Plusieurs traités internationaux et documents d'orientation ont été adoptés qui contribuent directement ou indirectement à réduire la traite et les facteurs qui la favorisent dans les secteurs commercial et militaire, par exemple:

  • L’article 12 de la Convention des Nations Unies contre la corruption de 2003 stipule que les états devront prendre des mesures pour la “promotion de l’élaboration de normes et procédures visant à préserver l’intégrité des entités privées concernées, y compris de codes de conduite pour que les entreprises et toutes les professions concernées exercent leurs activités de manière correcte, honorable et adéquate, pour prévenir les conflits d’intérêts et pour encourager l’application de bonnes pratiques commerciales par les entreprises entre elles ainsi que dans leurs relations contractuelles avec l’État ”.
  • En 2011, le Haut-commissariat aux droits de l’homme des Nations Unies a publié les Principes directeurs relatifs aux entreprises et aux droits de l'homme:
      • “Les obligations existantes qui incombent aux États de respecter, protéger et mettre en œuvre les droits de l’homme et les libertés fondamentales;
      • Le rôle dévolu aux entreprises en qualité d’organes spécialisés de la société remplissant des fonctions particulières, tenues de se conformer à toutes les lois applicables et de respecter les droits de l’homme;
      • La nécessité que les droits et obligations s’accompagnent des voies de recours appropriées et efficaces en cas de violation.

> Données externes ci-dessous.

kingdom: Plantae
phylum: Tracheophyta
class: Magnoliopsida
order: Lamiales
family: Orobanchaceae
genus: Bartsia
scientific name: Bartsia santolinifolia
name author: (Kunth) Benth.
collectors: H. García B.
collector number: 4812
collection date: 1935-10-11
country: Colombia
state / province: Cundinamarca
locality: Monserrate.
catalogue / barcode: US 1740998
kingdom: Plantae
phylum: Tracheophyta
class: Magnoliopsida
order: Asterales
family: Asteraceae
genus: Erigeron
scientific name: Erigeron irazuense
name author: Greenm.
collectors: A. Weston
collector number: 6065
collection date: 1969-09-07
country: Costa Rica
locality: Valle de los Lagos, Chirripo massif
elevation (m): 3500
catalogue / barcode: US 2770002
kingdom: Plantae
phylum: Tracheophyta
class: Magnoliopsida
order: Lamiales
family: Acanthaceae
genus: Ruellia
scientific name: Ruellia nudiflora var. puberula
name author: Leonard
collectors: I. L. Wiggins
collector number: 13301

    Les Principes directeurs s’appliquent à tous les États et à toutes les entreprises commerciales, transnationales ou autres, indépendamment de leur taille, de leur secteur, de leur lieu d’implantation, de leur régime de propriété et de leur structure”.

    • L’Article 2(3) du Code mondial d’éthique du tourisme de l’Organisation mondiale du tourisme stipule que “L'exploitation des êtres humains sous toutes ses formes, notamment sexuelle, et spécialement lorsqu’elle s’applique aux enfants, porte atteinte aux objectifs fondamentaux du tourisme et constitue la négation de celui-ci ; à ce titre, conformément au droit international, elle doit être rigoureusement combattue avec la coopération de tous les États concernés et sanctionnée sans concession par les législations nationales tant des pays visités que de ceux des auteurs de ces actes, quand bien même ces derniers sont accomplis à l’étranger.”.

    Des politiques et lois similaires ont été adoptées pour punir les membres des forces armées qui se livrent à la traite ou à des activités d'exploitation similaires.

    La Politique de l'OTAN relative à la lutte contre la traite des personnes de 2004 “tient compte de la condamnation universelle du crime de traite des personnes et réaffirme que cela constitue une violation grave des droits de l'homme, en particulier des femmes et des enfants. […] Cette forme moderne de commerce d’esclaves alimente la corruption et la criminalité organisée. Cela pourrait affaiblir et déstabiliser des gouvernements fragiles et aller à l'encontre des objectifs des efforts dirigés par l'OTAN, en particulier dans le sud-est de l'Europe. Une politique de tolérance zéro à l'égard de la traite des personnes de la part des forces et du personnel de l'OTAN, associée à l'éducation et à la formation, est nécessaire ». L'OTAN a élaboré cette politique en concertation avec ses partenaires et les pays contribuant aux opérations conduites par l'OTAN et ils ont convenu «que tout le personnel participant aux opérations dirigées par l'OTAN devrait recevoir une formation appropriée lui permettant de prendre conscience du problème de la traite et de ses incidences sur les droits de l'homme, la stabilité et la sécurité, et d'être informé de leurs conséquences. responsabilités et devoirs propres et responsabilités respectives des organisations internationales dans ce domaine”.